Stored items
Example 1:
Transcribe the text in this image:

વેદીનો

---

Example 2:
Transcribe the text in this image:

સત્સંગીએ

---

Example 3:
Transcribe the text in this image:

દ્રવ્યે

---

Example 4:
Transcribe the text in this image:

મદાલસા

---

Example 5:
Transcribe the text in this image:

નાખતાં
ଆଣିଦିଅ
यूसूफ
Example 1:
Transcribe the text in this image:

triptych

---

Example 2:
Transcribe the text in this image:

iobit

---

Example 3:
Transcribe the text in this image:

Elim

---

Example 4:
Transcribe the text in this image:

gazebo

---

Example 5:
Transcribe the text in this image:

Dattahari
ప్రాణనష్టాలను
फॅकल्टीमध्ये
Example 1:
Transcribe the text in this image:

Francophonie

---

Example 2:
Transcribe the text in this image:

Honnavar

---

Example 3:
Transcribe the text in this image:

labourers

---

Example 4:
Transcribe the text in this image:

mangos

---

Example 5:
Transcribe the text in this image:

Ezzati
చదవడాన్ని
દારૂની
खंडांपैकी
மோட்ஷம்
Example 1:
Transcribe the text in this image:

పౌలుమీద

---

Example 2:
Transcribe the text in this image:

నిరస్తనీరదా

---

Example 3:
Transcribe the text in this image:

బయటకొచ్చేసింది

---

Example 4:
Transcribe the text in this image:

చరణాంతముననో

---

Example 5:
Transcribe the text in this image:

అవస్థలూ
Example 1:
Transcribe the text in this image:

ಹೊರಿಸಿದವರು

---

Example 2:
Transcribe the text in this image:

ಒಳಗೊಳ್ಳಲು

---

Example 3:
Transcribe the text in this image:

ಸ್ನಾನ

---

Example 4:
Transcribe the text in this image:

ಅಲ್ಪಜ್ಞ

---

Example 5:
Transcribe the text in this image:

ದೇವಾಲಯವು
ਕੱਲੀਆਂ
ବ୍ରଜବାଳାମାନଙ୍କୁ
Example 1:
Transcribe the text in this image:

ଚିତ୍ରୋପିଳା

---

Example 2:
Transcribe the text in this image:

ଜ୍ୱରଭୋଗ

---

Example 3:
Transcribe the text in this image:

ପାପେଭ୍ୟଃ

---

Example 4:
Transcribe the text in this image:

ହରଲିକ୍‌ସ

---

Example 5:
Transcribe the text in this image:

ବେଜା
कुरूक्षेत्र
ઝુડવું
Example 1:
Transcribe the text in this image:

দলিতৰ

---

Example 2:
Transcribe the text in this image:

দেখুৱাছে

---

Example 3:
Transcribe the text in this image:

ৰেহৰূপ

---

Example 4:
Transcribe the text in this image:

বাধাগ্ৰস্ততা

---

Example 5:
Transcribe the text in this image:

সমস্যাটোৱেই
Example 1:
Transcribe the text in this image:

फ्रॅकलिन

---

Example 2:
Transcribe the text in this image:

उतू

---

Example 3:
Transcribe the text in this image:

> [What this task involves]:
Could you turn the lines of the records above into a Markdown table, starting at the first line and ending at the line that contains "చరణాంతముననో", with both ends included? Use the columns "Row" (a row number) and "Line" (the line itself), and leave out blank lines.

> [Exercise answer]:
| Row | Line |
|---|---|
| 1 | Example 1: |
| 2 | Transcribe the text in this image: |
| 3 | વેદીનો |
| 4 | --- |
| 5 | Example 2: |
| 6 | Transcribe the text in this image: |
| 7 | સત્સંગીએ |
| 8 | --- |
| 9 | Example 3: |
| 10 | Transcribe the text in this image: |
| 11 | દ્રવ્યે |
| 12 | --- |
| 13 | Example 4: |
| 14 | Transcribe the text in this image: |
| 15 | મદાલસા |
| 16 | --- |
| 17 | Example 5: |
| 18 | Transcribe the text in this image: |
| 19 | નાખતાં |
| 20 | ଆଣିଦିଅ |
| 21 | यूसूफ |
| 22 | Example 1: |
| 23 | Transcribe the text in this image: |
| 24 | triptych |
| 25 | --- |
| 26 | Example 2: |
| 27 | Transcribe the text in this image: |
| 28 | iobit |
| 29 | --- |
| 30 | Example 3: |
| 31 | Transcribe the text in this image: |
| 32 | Elim |
| 33 | --- |
| 34 | Example 4: |
| 35 | Transcribe the text in this image: |
| 36 | gazebo |
| 37 | --- |
| 38 | Example 5: |
| 39 | Transcribe the text in this image: |
| 40 | Dattahari |
| 41 | ప్రాణనష్టాలను |
| 42 | फॅकल्टीमध्ये |
| 43 | Example 1: |
| 44 | Transcribe the text in this image: |
| 45 | Francophonie |
| 46 | --- |
| 47 | Example 2: |
| 48 | Transcribe the text in this image: |
| 49 | Honnavar |
| 50 | --- |
| 51 | Example 3: |
| 52 | Transcribe the text in this image: |
| 53 | labourers |
| 54 | --- |
| 55 | Example 4: |
| 56 | Transcribe the text in this image: |
| 57 | mangos |
| 58 | --- |
| 59 | Example 5: |
| 60 | Transcribe the text in this image: |
| 61 | Ezzati |
| 62 | చదవడాన్ని |
| 63 | દારૂની |
| 64 | खंडांपैकी |
| 65 | மோட்ஷம் |
| 66 | Example 1: |
| 67 | Transcribe the text in this image: |
| 68 | పౌలుమీద |
| 69 | --- |
| 70 | Example 2: |
| 71 | Transcribe the text in this image: |
| 72 | నిరస్తనీరదా |
| 73 | --- |
| 74 | Example 3: |
| 75 | Transcribe the text in this image: |
| 76 | బయటకొచ్చేసింది |
| 77 | --- |
| 78 | Example 4: |
| 79 | Transcribe the text in this image: |
| 80 | చరణాంతముననో |